N 4: Получается, что можно интерпретировать Легенду о Великом инквизиторе как своеобразное противопоставление выходящей традиции и изначальной семантики подвига Христа и его сущности. Сущность Христа противопоставляется его традиционному представлению и выходу в мир. Получается, что тема доклада и наших размышлений о выходе традиций несколько иная и парадоксально описывается в легенде о Великом инквизиторе.
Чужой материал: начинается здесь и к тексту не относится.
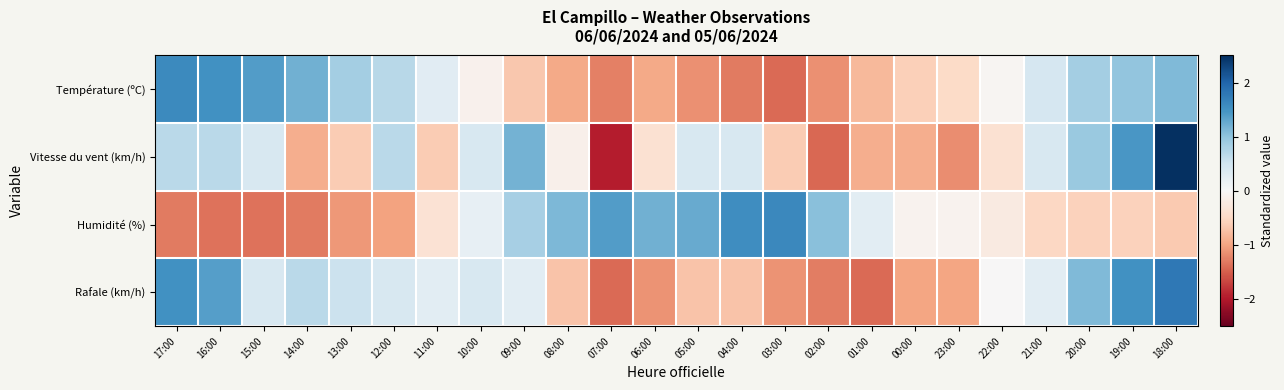

Which category has the lowest value across all series?

07:00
Хоружий С.С.: Я бы не начинал разговора о легенде о великом инквизиторе в силу именно той же методологической предосторожности. То, что Вы говорите, может быть, и допустимо, но то, как Вы это говорите, скорее запрещено. В моем тексте, из которого я все зачитывал, о Легенде сказаны лишь сугубо – начальные слова. В контексте порогового сознания Легенда о Великом Инквизиторе играет очень простую роль. Иван прорабатывает свою «зависнутость» на онтологическом пороге, обращается к Алеше со словами «я хотел бы себя исцелить тобою», надеясь что при помощи Алеши он сможет преодолеть этот порог. Алеша отвечает, как мы помним, решающим для христианского сознания аргументом, что называется аргументом от Христа. В ответ и следует Легенда о Великом инквизиторе. Иными словами, на «аргумент от Христа» у Ивана имелась «домашняя заготовка», которою и являлась ныне знаменитая Легенда. Об этом аргументе он и сам думал, разумеется. И придумал он то, что в контексте порогового сознания самое простое и очевидное. Был бы этот мир миром Христовым, не было бы порога, как его видит Иван. Формула порога звучит у Ивана как «возврат билета», мы помним. И если бы аргумент «от Христа» был приложим в полной силе – не было бы необходимости в возврате билета. Но «заготовка» Ивана говорит: Христу самому нет места в мире! Поэтому Иван и остается на пороге. Это всё, что я могу в двух словах сказать о Легенде, не уходя в ее глубь. Кроме этого, существует большой разговор о Легенде как тексте европейской культуры. Входить в этот разговор нужно через методологические барьеры.

На этом позвольте мне завершить наш семинар. Спасибо.